For all \(n \in N, a^{n}-b^{n}\) is always divisible by \((a\) and \(b\) are distinct rational numbers) (a) \(2 \mathrm{a}-\mathrm{b}\) (b) \(a+b\) (c) \(a-b\) (d) \(a-2 b\)

We need to find which of these options, (a), (b), (c), or (d), makes \(a^n - b^n\) always divisible by the option.

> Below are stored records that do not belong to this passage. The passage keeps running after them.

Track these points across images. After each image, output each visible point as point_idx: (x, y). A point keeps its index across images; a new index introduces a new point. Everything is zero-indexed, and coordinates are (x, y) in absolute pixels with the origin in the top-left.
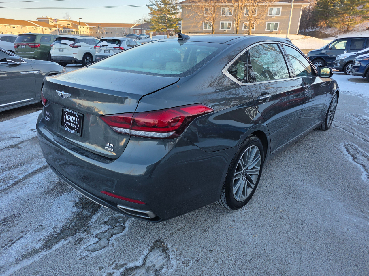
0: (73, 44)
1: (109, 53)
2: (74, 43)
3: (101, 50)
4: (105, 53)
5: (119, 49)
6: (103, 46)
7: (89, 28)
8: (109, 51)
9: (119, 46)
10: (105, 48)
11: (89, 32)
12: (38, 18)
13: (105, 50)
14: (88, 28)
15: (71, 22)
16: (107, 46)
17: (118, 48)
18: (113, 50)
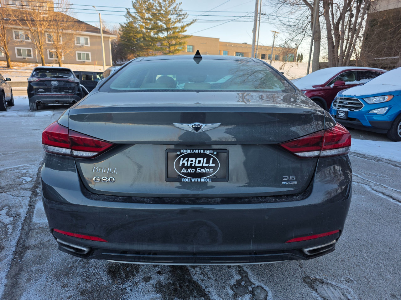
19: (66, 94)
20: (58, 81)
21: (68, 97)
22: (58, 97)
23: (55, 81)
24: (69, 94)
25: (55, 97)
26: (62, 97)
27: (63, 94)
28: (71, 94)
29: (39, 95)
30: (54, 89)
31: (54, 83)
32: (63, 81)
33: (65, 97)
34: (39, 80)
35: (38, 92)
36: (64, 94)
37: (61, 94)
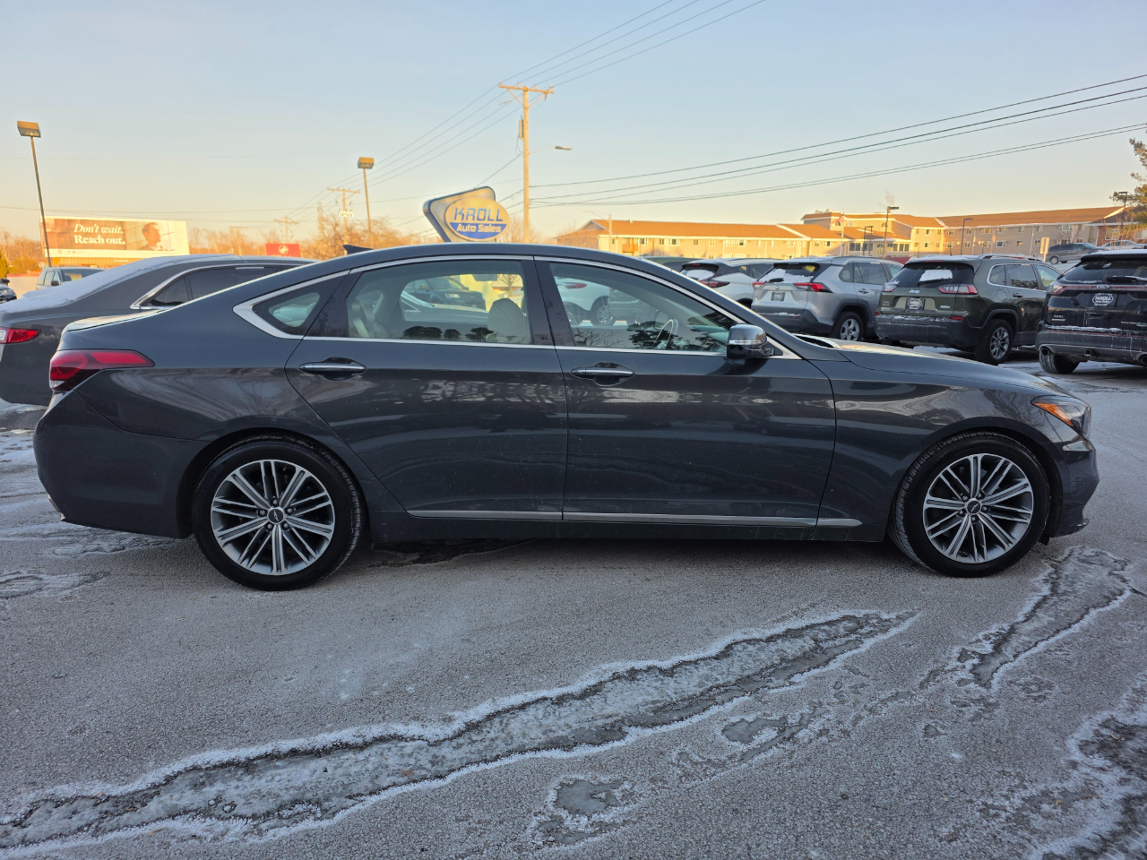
0: (709, 279)
1: (782, 300)
2: (714, 277)
3: (766, 291)
4: (772, 299)
5: (807, 290)
6: (773, 281)
7: (945, 231)
8: (784, 294)
9: (812, 281)
10: (773, 287)
11: (942, 243)
12: (806, 217)
13: (773, 294)
14: (942, 232)
15: (894, 219)
16: (780, 280)
17: (806, 287)
18: (791, 291)
19: (1124, 333)
20: (1113, 292)
21: (1127, 343)
22: (1095, 340)
23: (1105, 292)
24: (1133, 334)
25: (1086, 341)
26: (1107, 341)
27: (1113, 333)
28: (1139, 334)
29: (1048, 332)
30: (1091, 315)
31: (1102, 298)
32: (1132, 293)
33: (1116, 342)
34: (1063, 290)
35: (1050, 324)
36: (1117, 333)
37: (1106, 332)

Check whether option (a) is true or false; that is, if \(a^n - b^n\) is always divisible by \(2a - b\). Let's test with the case when \(n = 1\). \(a^1 - b^1 = a - b\) \((a - b) \mod (2a - b)\) There is no guarantee for this equation to hold true. Counterexample: \(a=3, b=1\) \(a - b = 3 - 1 = 2\) \(2a - b = 6 - 1 = 5\) \(2 \not \equiv 0 \pmod{5}\) This counterexample shows that option (a) is not true.

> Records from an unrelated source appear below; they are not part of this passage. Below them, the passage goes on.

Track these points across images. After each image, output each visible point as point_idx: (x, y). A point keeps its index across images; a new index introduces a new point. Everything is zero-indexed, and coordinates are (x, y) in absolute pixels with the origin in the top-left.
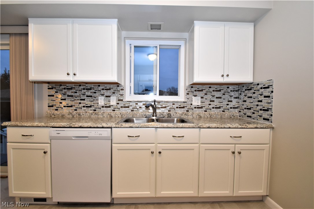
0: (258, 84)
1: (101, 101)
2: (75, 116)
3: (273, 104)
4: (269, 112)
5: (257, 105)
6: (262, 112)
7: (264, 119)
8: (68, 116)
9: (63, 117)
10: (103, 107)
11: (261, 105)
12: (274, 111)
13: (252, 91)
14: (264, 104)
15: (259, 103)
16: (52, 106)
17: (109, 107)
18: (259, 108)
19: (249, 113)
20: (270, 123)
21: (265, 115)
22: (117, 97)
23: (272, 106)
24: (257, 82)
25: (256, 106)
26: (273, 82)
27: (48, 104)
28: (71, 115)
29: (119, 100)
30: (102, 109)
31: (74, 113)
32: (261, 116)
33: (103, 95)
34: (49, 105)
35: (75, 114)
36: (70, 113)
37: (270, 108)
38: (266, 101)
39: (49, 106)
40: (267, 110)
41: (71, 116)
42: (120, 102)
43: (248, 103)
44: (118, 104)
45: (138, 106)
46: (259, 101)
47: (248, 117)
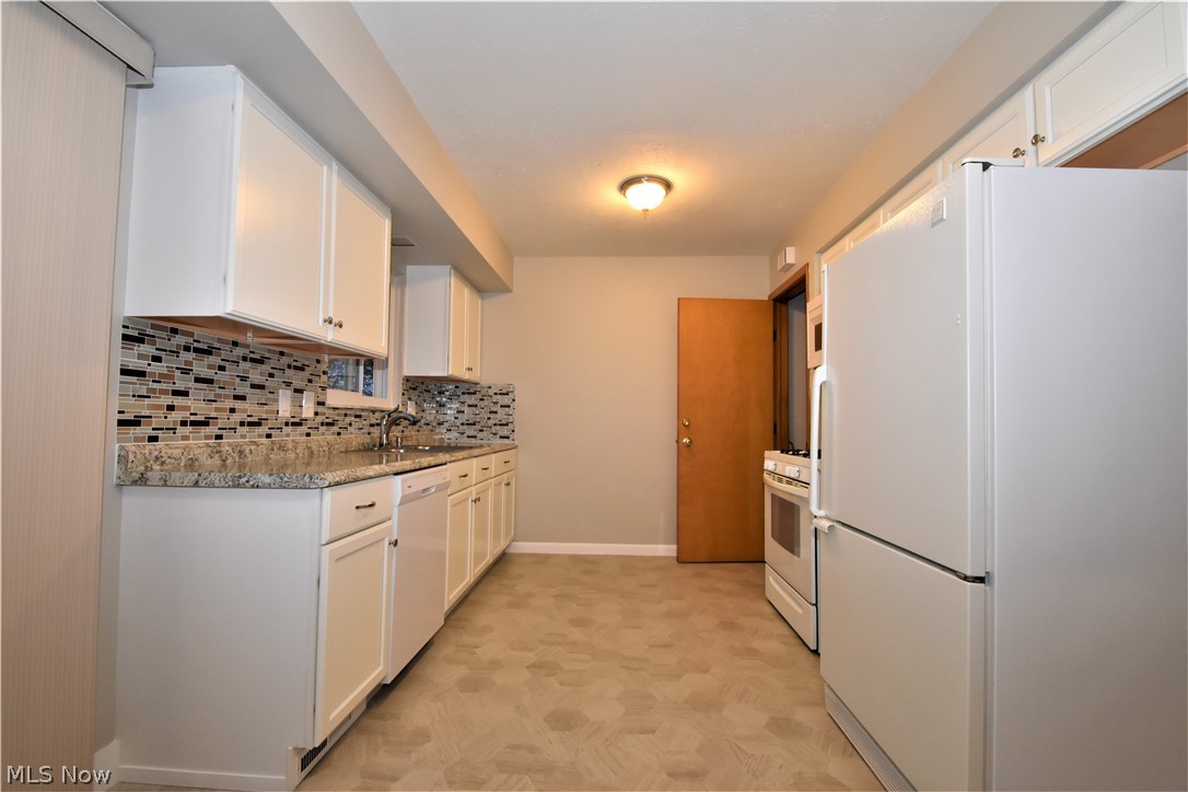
0: (489, 387)
1: (285, 405)
4: (510, 428)
5: (489, 419)
6: (498, 427)
7: (501, 437)
10: (287, 424)
11: (495, 419)
13: (478, 396)
14: (502, 416)
15: (492, 416)
16: (136, 423)
17: (299, 424)
18: (492, 421)
19: (471, 431)
21: (504, 431)
22: (315, 393)
24: (484, 382)
27: (120, 412)
29: (318, 403)
30: (285, 429)
32: (495, 434)
33: (288, 384)
34: (123, 417)
37: (510, 421)
38: (504, 412)
39: (121, 423)
40: (507, 424)
42: (320, 409)
43: (468, 413)
44: (316, 414)
45: (348, 420)
46: (491, 412)
47: (468, 437)
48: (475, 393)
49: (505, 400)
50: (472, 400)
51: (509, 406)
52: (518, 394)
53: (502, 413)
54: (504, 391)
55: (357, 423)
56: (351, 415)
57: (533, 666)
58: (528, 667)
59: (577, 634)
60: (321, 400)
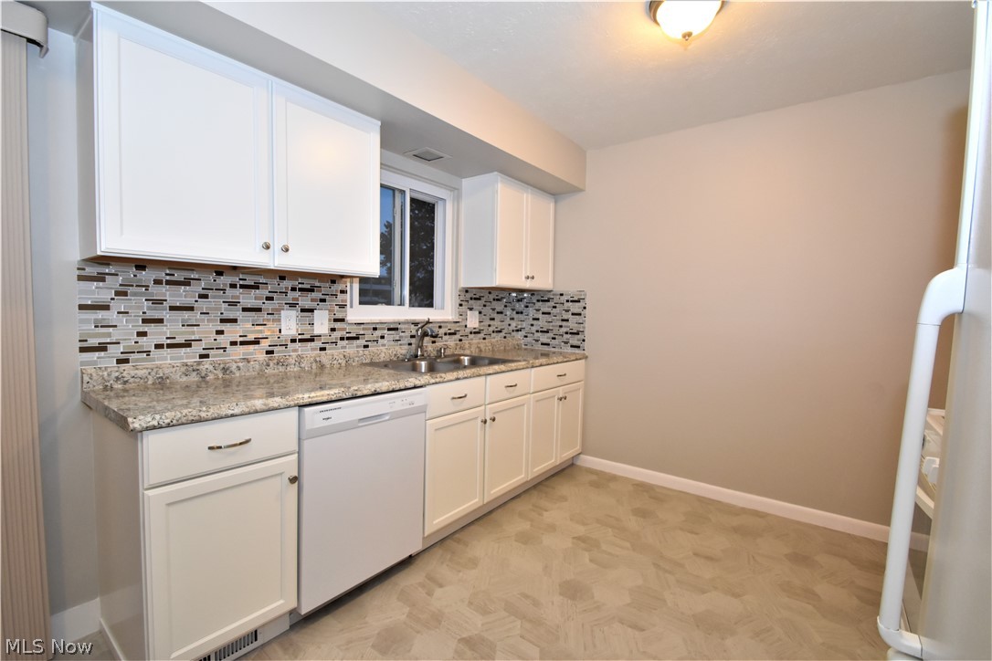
0: (562, 295)
1: (290, 324)
2: (211, 377)
3: (586, 325)
4: (580, 337)
5: (561, 326)
6: (569, 336)
7: (572, 346)
8: (185, 379)
9: (162, 384)
10: (293, 341)
11: (566, 327)
12: (588, 335)
13: (551, 304)
14: (573, 324)
15: (564, 324)
16: (101, 348)
17: (311, 340)
18: (564, 330)
19: (544, 338)
20: (582, 352)
21: (574, 340)
22: (330, 311)
23: (584, 328)
24: (559, 289)
25: (558, 328)
26: (585, 295)
27: (81, 341)
28: (195, 373)
29: (336, 320)
30: (291, 346)
31: (206, 366)
32: (566, 343)
33: (293, 305)
34: (86, 345)
35: (211, 368)
36: (189, 369)
37: (581, 330)
38: (575, 321)
39: (83, 349)
40: (577, 334)
41: (194, 378)
42: (338, 325)
43: (543, 322)
44: (333, 330)
45: (378, 333)
46: (563, 320)
47: (542, 344)
48: (548, 301)
49: (575, 308)
50: (546, 307)
51: (580, 314)
52: (589, 302)
53: (573, 319)
54: (576, 298)
55: (390, 336)
56: (383, 329)
57: (578, 538)
58: (574, 538)
59: (633, 523)
60: (339, 316)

Check whether option (b) is true or false; that is, if \(a^n - b^n\) is always divisible by \(a + b\). We will apply the identity \(x^n - y^n = (x - y)(x^{n-1} + x^{n-2}y + \cdots + y^{n-1})\). \(a^n - b^n = (a - b)(a^{n-1} + a^{n-2}b + \cdots + b^{n-1})\) Now check if this expression is divisible by \(a + b\): \((a - b)(a^{n-1} + a^{n-2}b + \cdots + b^{n-1}) \mod (a + b)\) Since (a-b) and (a+b) are coprime, we just need to check if the second factor is divisible by (a+b). \((a^{n-1} + a^{n-2}b + \cdots + b^{n-1}) \mod (a + b) \equiv 0\) For odd values of \(n\), this equation holds true, so the expression is divisible by \(a + b\). For even values of \(n\), this property doesn't hold true in all cases. Thus, option (b) is also not true.

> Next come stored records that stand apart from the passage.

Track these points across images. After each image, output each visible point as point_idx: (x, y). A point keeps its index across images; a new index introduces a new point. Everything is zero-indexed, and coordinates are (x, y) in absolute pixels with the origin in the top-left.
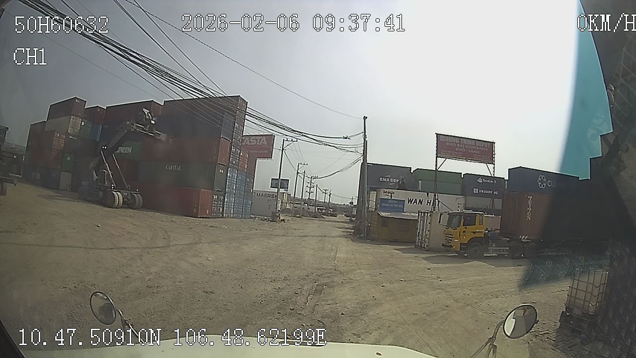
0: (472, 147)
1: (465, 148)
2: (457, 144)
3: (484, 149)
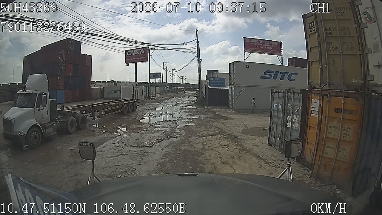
0: (268, 45)
1: (262, 46)
2: (257, 43)
3: (275, 46)
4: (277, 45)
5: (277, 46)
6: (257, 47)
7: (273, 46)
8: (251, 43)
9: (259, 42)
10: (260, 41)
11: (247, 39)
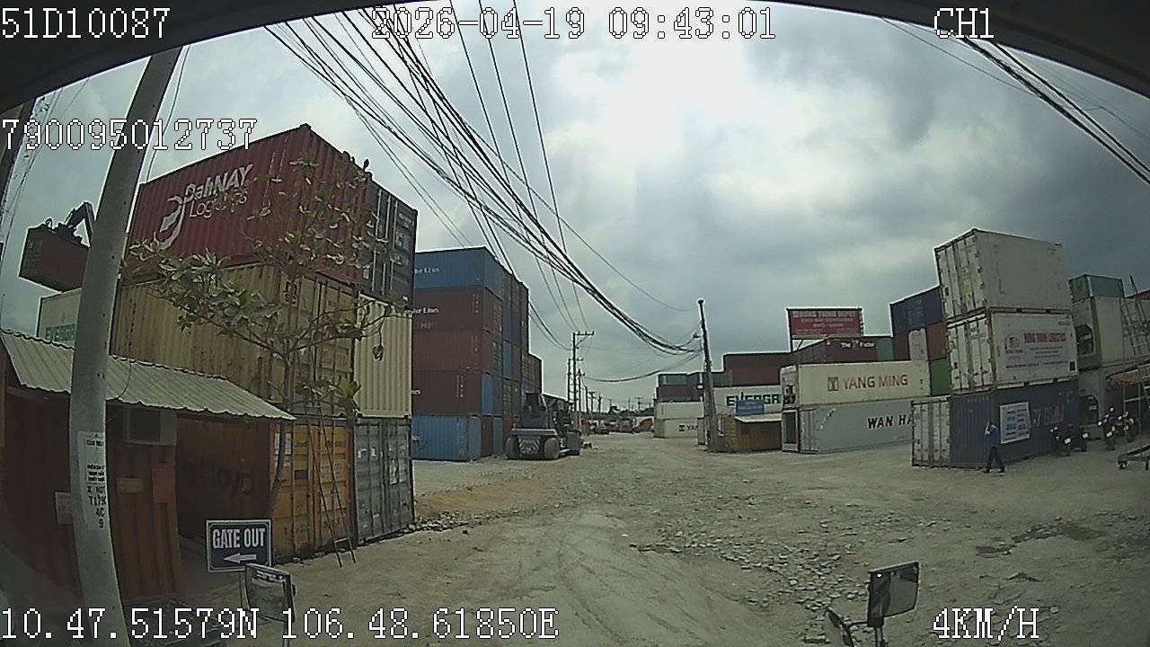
0: (834, 320)
1: (825, 323)
2: (814, 318)
3: (848, 320)
4: (852, 317)
5: (852, 320)
6: (815, 325)
7: (845, 320)
8: (802, 320)
9: (818, 314)
10: (820, 312)
11: (794, 312)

Check whether option (c) is true; that is, if \(a^n - b^n\) is always divisible by \(a - b\). We use the same identity as in step 3: \(a^n - b^n = (a - b)(a^{n-1} + a^{n-2}b + \cdots + b^{n-1})\) Now check if this expression is divisible by \(a - b\): \((a - b)(a^{n-1} + a^{n-2}b + \cdots + b^{n-1}) \mod (a - b) \equiv 0\) As the factor \((a - b)\) is part of the expression itself, it is always divisible by \((a - b)\) for all \(n \in N\), and the given condition that \(a\) and \(b\) are distinct rational numbers. Therefore, option (c) is true.

We already found that option (c) is true, so there is no need to test for option (d). However, if you'd like to confirm it's false, the same counterexample used for option (a) will suffice, or you could use a similar approach as used in the previous steps.

Out of the four options provided, option (c) is the correct one: \(a^n - b^n\) is always divisible by \(a - b\) for all \(n \in N\) and given that \(a\) and \(b\) are distinct rational numbers.